Remember Terri Schiavo. She was struck down at just 26. You need a living will, a health-care representative (to see that your wishes are carried out), a durable power of attorney (so someone can manage your financial affairs, if you can't) and a will (you may think you have nothing to leave but if, God forbid, you die in an accident, there may be a financial settlement). Also, write a live-together agreement, if you have a roommate, and share expenses or purchase property jointly. Do-it-yourselfers can try legaldocs.com or nolo.com.

Your battle order. You can't fix everything at once, but here's a step-by-step approach. (1) Sign up for an automatic savings plan--even just 2 percent of pay, if that's all you can afford. (2) Bring your spending under control. (3) Get rid of consumer debt. (4) With your debt gone, increase your automatic savings, both for ready cash and other goals, such as a down payment on a house. (5) Raise the amount you're adding to your retirement plan. Generally, 6 percent of pay will capture the full employer match, if there is one. By your 30s, you should be saving at least 10 percent.

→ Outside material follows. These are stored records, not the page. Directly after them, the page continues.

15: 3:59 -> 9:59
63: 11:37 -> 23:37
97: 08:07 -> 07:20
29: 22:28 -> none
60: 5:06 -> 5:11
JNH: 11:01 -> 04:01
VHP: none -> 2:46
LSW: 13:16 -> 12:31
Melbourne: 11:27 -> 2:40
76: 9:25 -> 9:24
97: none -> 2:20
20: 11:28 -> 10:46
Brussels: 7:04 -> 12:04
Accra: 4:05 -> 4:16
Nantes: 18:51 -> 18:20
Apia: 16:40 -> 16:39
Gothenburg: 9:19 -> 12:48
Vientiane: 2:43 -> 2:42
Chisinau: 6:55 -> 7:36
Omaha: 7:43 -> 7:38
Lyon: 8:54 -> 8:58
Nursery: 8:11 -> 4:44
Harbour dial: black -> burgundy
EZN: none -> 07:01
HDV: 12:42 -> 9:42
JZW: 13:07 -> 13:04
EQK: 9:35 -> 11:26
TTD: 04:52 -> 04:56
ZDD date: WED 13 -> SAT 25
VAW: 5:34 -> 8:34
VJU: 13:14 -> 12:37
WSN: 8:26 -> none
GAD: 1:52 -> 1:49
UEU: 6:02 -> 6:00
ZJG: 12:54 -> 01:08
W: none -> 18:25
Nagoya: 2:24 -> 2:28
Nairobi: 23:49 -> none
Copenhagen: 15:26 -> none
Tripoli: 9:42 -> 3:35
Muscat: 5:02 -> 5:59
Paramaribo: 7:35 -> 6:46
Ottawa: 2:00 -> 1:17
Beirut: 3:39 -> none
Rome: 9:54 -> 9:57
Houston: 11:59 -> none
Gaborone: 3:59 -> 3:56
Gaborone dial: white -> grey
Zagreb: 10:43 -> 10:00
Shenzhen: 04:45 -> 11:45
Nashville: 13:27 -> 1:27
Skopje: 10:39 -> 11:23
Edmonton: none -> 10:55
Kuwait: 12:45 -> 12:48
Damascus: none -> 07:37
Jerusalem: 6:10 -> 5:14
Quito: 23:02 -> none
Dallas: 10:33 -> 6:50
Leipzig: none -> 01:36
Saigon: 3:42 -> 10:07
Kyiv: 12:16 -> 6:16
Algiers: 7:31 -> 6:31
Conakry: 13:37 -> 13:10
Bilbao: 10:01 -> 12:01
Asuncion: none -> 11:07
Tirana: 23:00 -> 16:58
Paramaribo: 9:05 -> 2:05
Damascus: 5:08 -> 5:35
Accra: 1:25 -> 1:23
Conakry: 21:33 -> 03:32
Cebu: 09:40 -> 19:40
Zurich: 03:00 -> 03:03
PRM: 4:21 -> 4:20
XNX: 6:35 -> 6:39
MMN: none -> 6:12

Avoid financial planners, for now. Young workers' first contact with planners is often through friends who are brokers or insurance agents, or whose cards read "financial adviser." They may be newly in business, too. To keep their jobs, they have to sell high-commission products, such as variable annuities, cash-value life insurance and high-fee mutual funds. They've been taught that there's no better choice, but those products will make them rich, not you. Stick with low-cost simple things, such as IRAs and target funds. At this stage in your life, there's nothing that you can't do better yourself.